KOI8-R <FORM>s Handling

In your HTML document:

  1. Use ACCEPT-CHARSET attribute with <FORM> tag as prescribed by RFC 2070, it must contain a comma-separated list of character sets acceptable by the server (exactly as in the Accept-Charset header field format but without any q= quality parameters, see How to request KOI8-R documents).

  2. Use POST method, it is impossible to determine character set for GET method arguments.

  3. The ACCEPT-CHARSET attribute affects all <INPUT> and <TEXTAREA> elements of the <FORM>. If you want a different character set for each element, you must use a ENCTYPE=multipart/form-data form, check out Form-based File Upload in HTML (RFC 1867) for more info.

For example:

<FORM METHOD=POST ACCEPT-CHARSET="koi8-r,us-ascii"
ACTION="cgi-bin/guestbook.cgi">

In your CGI script:

  1. Conformant browser must supply the charset=name attribute in the Content-Type header field.

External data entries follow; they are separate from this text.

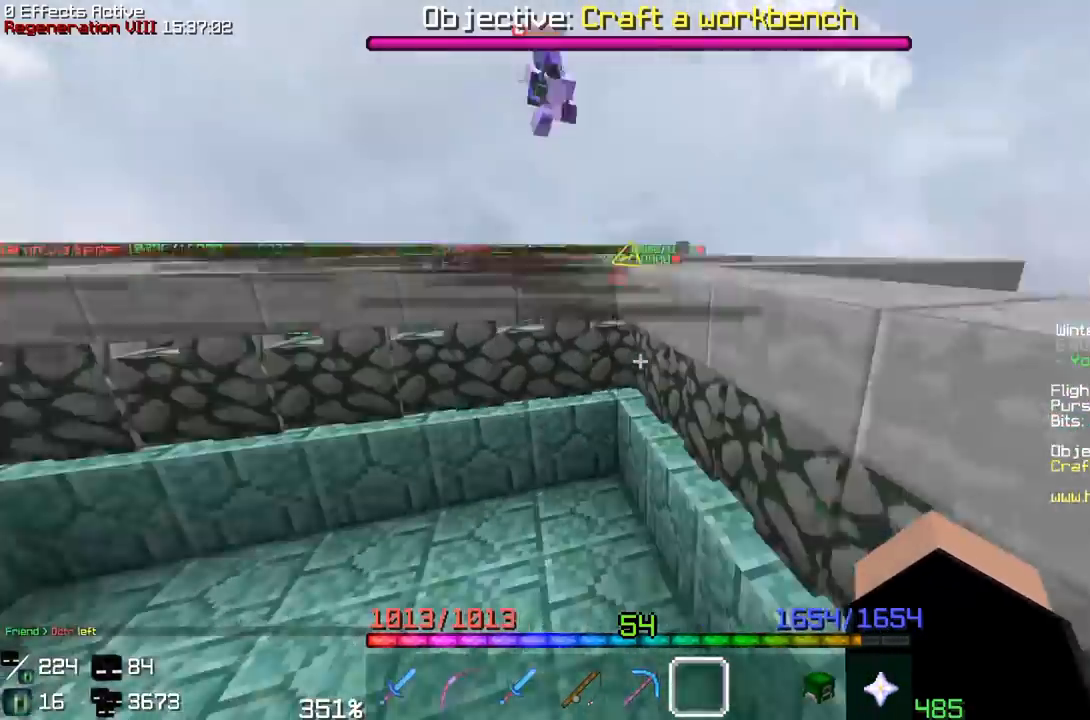
{"keys": [], "mouse": [], "events": []}
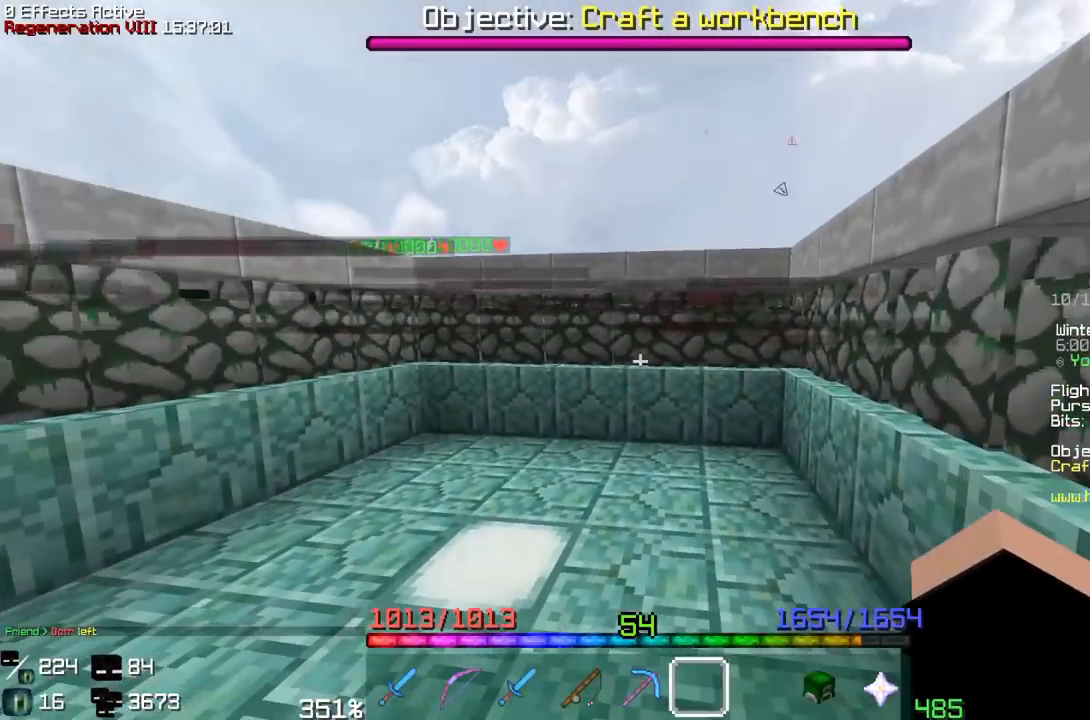
{"keys": ["w"], "mouse": []}
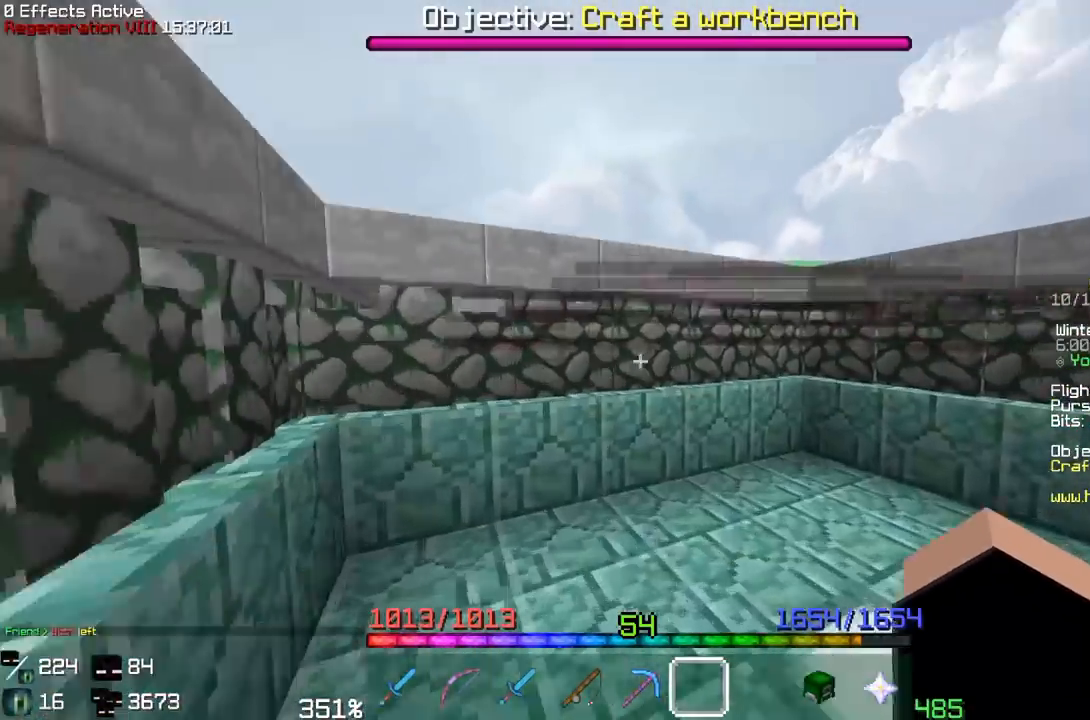
{"keys": [], "mouse": []}
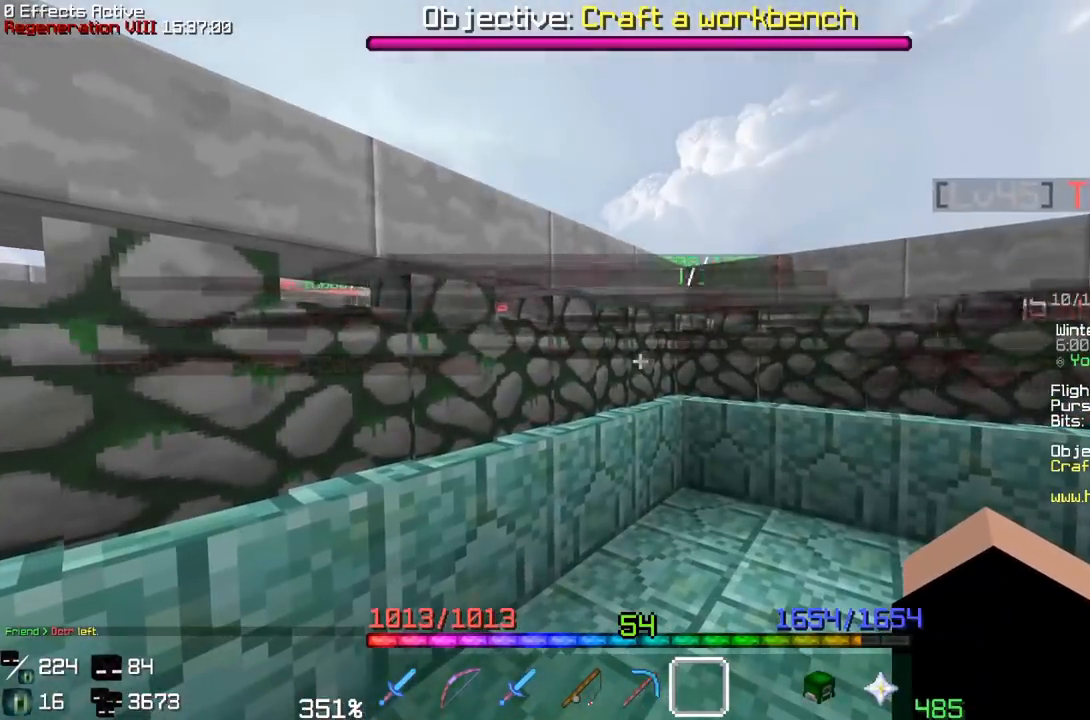
{"keys": [], "mouse": [], "events": []}
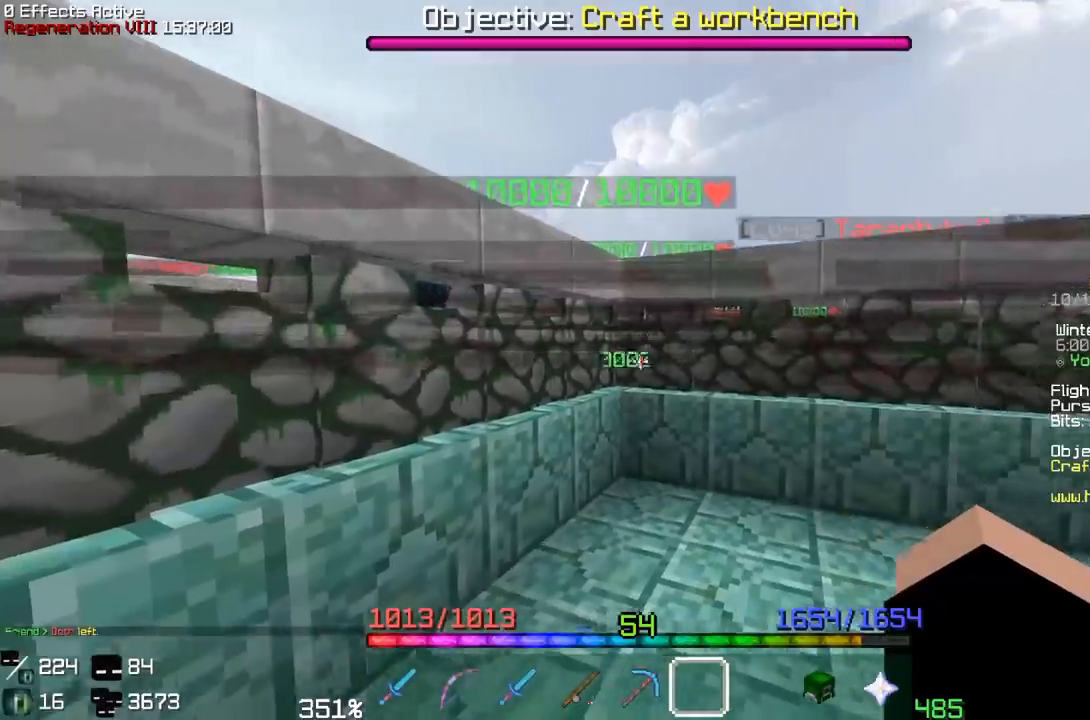
{"keys": [], "mouse": [], "events": []}
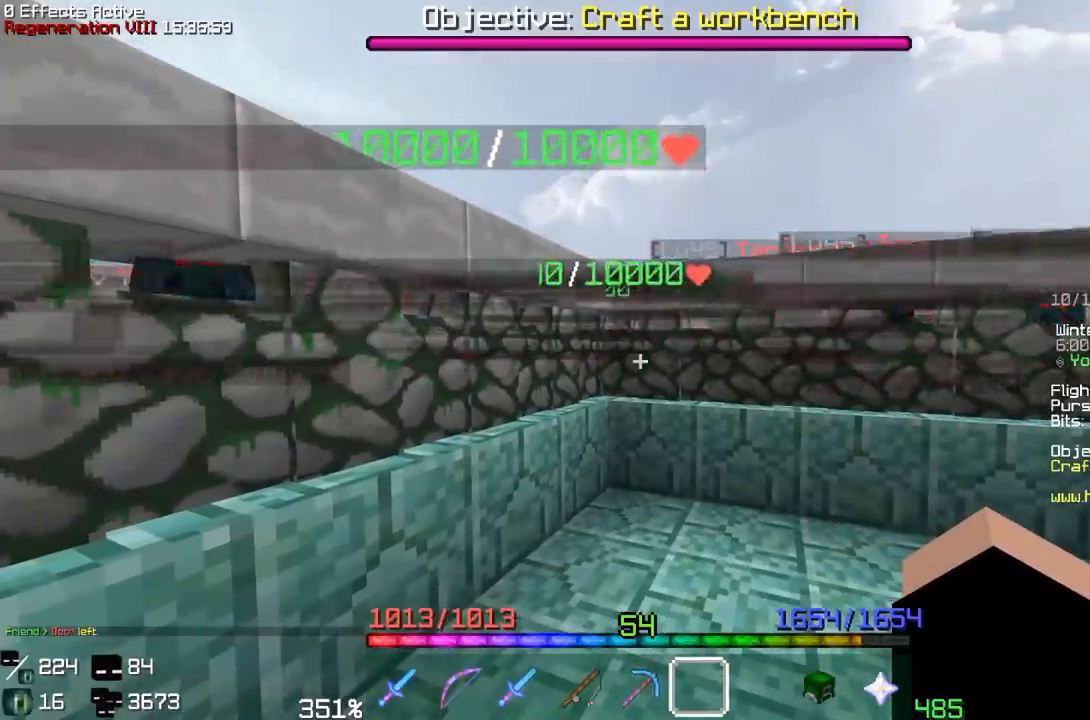
{"keys": ["space", "w"], "mouse": []}
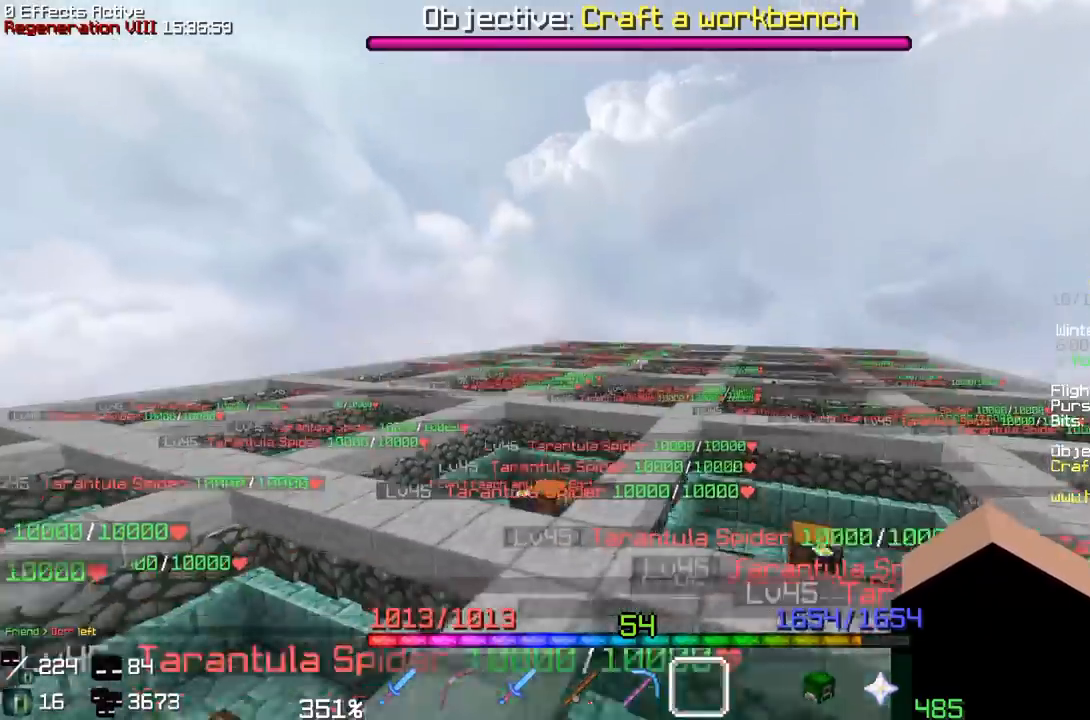
{"keys": ["a", "w"], "mouse": []}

For example:

    Content-Type: application/x-www-form-urlencoded; charset=KOI8-R

    The value of this header field is accessible in a CGI script via the CONTENT_TYPE environment variable. You can check your browser with this <FORM> input test. If a character set is present in the variable, extract it and pass as an argument to your external document character sets convertor.

    Another standard variant is using ENCTYPE=multipart/form-data, but in this case your browser must accompany each part of the multipart form data with the correct charset=name in the Content-Type field. I don't know of any browser to comply to this requirement, so you should avoid using this ENCTYPE value.

  2. If the character set not provided by the variable, assume it is the same as specified in ACCEPT-CHARSET<FORM> attribute and pass it to character sets converter.
    WARNING: this works only for a single character set in ACCEPT-CHARSET attribute.